Shanghai Pharmaceuticals Holding Co. Ltd.
- Type: listed
- Traded as: SSE: 601607 SEHK: 2607
- Industry: Pharmaceuticals
- Founded: 1994
- Headquarters: Shanghai, China
- Area served: Asia-Pacific, China
- Revenue: US$ 36,769 million (2023)
- Net income: US$ 532 million (2023)
- Total assets: US$ 29,865 billion (2023)
- Number of employees: 48,164 (2023)
- Website: www.sphchina.com

= Shanghai Pharmaceuticals =

Chinese pharmaceutical company

Shanghai Pharmaceuticals (Chinese: 上海医药, also referred as Shanghai Pharma) is a private-sector Chinese pharmaceutical company. The organization develops and distributes pharmaceutical products and operates in domestic and international markets.

Shanghai Pharma is the largest pharmaceutical and the first A+H listed company in China to be dual-listed by Shanghai and Hong Kong Stock Exchanges. As of 2020, the company made its presence to the Global Fortune 500 list with the ranking of 473, overall and 124 among 21 other Chinese companies on the list.
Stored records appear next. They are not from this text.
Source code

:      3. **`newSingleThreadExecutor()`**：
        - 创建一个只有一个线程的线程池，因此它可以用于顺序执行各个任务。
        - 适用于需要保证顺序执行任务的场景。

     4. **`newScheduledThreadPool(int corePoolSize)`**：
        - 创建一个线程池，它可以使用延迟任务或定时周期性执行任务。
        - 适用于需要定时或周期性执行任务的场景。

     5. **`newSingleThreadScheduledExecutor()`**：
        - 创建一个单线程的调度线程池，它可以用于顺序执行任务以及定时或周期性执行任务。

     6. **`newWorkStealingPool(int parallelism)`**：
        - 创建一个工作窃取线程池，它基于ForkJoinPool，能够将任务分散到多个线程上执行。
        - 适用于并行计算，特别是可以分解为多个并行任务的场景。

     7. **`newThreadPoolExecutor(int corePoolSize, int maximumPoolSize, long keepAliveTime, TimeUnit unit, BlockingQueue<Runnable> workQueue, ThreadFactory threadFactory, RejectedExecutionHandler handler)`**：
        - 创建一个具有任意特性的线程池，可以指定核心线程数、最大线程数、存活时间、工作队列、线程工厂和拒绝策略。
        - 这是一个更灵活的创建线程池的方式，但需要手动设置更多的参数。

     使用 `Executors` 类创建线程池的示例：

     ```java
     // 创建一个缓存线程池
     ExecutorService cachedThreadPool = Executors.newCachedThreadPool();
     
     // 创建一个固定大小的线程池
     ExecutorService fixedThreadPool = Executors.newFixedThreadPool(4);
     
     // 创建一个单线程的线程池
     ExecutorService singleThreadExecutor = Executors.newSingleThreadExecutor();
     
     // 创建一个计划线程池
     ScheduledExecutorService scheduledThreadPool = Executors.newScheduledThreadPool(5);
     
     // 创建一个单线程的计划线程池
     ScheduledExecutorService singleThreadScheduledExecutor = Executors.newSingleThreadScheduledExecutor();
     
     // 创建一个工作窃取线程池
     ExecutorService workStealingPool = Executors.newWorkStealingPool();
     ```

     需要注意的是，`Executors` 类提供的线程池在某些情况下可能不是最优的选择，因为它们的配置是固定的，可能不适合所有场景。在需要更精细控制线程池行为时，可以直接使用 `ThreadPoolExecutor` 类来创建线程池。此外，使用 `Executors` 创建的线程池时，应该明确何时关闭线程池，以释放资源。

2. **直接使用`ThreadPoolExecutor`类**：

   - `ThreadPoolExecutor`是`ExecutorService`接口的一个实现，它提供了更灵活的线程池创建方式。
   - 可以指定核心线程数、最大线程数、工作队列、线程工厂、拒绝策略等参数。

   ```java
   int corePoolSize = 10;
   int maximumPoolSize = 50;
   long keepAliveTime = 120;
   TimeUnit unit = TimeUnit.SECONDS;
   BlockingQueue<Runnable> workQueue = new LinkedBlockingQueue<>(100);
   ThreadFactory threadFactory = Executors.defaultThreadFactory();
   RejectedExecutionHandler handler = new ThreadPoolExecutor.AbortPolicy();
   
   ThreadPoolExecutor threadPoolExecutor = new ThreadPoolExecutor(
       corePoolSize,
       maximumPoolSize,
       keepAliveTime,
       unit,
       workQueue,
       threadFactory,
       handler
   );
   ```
Shanghai Pharmaceuticals was founded in 1994 and is headquartered in Shanghai. As an investment holding company, it is actively engaged in research, manufacturing and distribution of pharmaceutical and healthcare products in China, that develops and distributes traditional Chinese and chemical drugs, chemical, biochemical and healthcare goods that are applied in various therapeutic fields, including immunoregulation and anti-cancer, immune system and digestion, cardiovascular and anti-infection, nervous system and mental disorder. Shanghai Pharma also offers logistics, warehousing and other value-added pharmaceutical supply chain and related support services to the pharmaceutical manufacturers and distributors such as hospitals and retail pharmacies, in addition to running a network of retail drug stores and around 1,800+ chained pharmacies, operating in 16 provinces.

In November 2017, Shanghai Pharma announced the acquisition of U.S. based pharmaceutical distributor Cardinal Health's China operations for about $557 million. The deal made Shanghai Pharmaceuticals the largest distributor for imported drugs in China and the second largest distributor in the overall pharmaceutical distribution. Cardinal is the third largest pharmaceutical company in the United States, which prior to the deal was the eighth largest pharmaceutical company in China. The acquisition strategy was considered a part of its two-stage approach to growth with the central research and development, as it is reported that the company spends between $100 million to $150 million every year on the research and development, which is about 15% to 20% of its profit.